Total customer satisfaction is a journey rather than a destination. Customer needs and desires are ever-shifting goal posts. Your manufacturing business must adapt by keeping continual improvement as a TQM requirement.

 

If you were to implement this right away, here are some points to focus on:

  1. Your policies should weave improvements into products, processes, and systems by using goals you can measure for each individual or unit.
  2. Make innovation a mainstay for improving processes and developing.
  3. Make employees look forward to training sessions in order to become more relevant and assume new challenges.

 

These are a few reasons why continuous improvement matters to TQM:

  1. Employees know more and can improve performance.
  2. Improvement goals fit well into what your company needs and where it's going.
  3. It's easier and quicker to fix issues in the process pipeline.

 

#7 – Make Decisions Using Facts Instead of Speculative Fiction

Data on performance measures provide insights into the well-being of any organization. Total Quality Management is a hands-on approach that requires active data-gathering and analysis to achieve three things:

  • Make better decisions;
  • Gain consensus with stakeholders; and
  • Make predictions using previous history.

 

More informed decisions will improve your understanding of your market and your customers.

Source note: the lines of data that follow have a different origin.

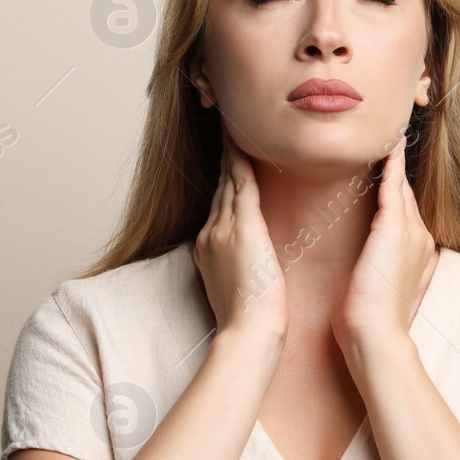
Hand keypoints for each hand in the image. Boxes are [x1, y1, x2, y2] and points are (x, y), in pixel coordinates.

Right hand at [192, 126, 287, 342]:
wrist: (247, 332)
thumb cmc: (250, 319)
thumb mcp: (237, 287)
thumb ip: (239, 266)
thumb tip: (250, 259)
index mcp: (209, 248)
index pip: (219, 205)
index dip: (223, 181)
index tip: (228, 161)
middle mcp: (211, 233)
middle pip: (219, 187)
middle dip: (224, 160)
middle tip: (227, 130)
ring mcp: (222, 229)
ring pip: (227, 180)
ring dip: (230, 153)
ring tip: (233, 127)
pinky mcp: (242, 227)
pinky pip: (241, 183)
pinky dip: (241, 160)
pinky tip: (243, 141)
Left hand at [331, 134, 436, 345]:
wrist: (374, 335)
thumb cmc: (366, 320)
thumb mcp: (372, 288)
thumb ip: (372, 268)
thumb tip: (360, 264)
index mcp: (414, 252)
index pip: (403, 211)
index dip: (394, 189)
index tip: (386, 169)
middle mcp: (418, 237)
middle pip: (405, 194)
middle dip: (395, 170)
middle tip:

Here are recommendations to implement this principle:

  1. Double-check data, running valid quantitative and qualitative analysis to ensure it is correct and reliable.
  2. Stakeholders should be aware of any data you have access to.
  3. Make decisions using a combination of data, experience, and gut feeling.

 

How would this benefit your TQM?

  1. It'll improve your ability to make information without speculating.
  2. You have ample factual evidence to rely on when analyzing and defending decisions.
  3. Data reviews make it easier to decide on policy and process changes.

 

#8 – Communication Enhancements

Effective communication is critical when you're revamping your processes. It keeps motivation high within your teams and inspires employees at every level. Three key elements of communications include: 

  • Methods
  • Strategies; and
  • Timeliness

 

The plans, methods, and strategies for achieving goals should be common knowledge across the plant and offices in your manufacturing firm. A poor communication plan improves the total surface area for failure.

 

Here's how to implement communications as a Total Quality Management principle:

  1. Dedicate an official communication channel to update employees and stakeholders on processes and policy changes.
  2. When making decisions, be sure to keep employees firmly within the loop.
  3. Ensure that every person in each department fully understands their roles and how they fit in with the rest of the company.

 

These are the benefits:

  1. Employees are more likely to participate fully because they better understand how their contributions can make or break the company.
  2. There is improved cooperation and coordination across departments.
  3. Silos are effectively out of the equation.
  4. When employees participate in decision-making, they believe their contributions count, and they have greater morale and motivation.

 

Rounding Up

These elements are central to the TQM process. Many organizations define them, and for a manufacturing concern such as yours, there should be little to no debate about implementing them. These implementations are the results of the work of authorities on quality such as Armand V. Feigenbaum, Joseph M. Juran, Kaoru Ishikawa, Philip B. Crosby, and W. Edwards Deming.

It is tempting to compare TQM to Six Sigma, but Six Sigma does not adopt a holistic view of the organizational process in the way that TQM does. In implementing TQM, ensure you pick the right process and leadership to steer it accordingly. Deliberately improving your manufacturing operations will improve customer satisfaction, making way for other benefits to follow.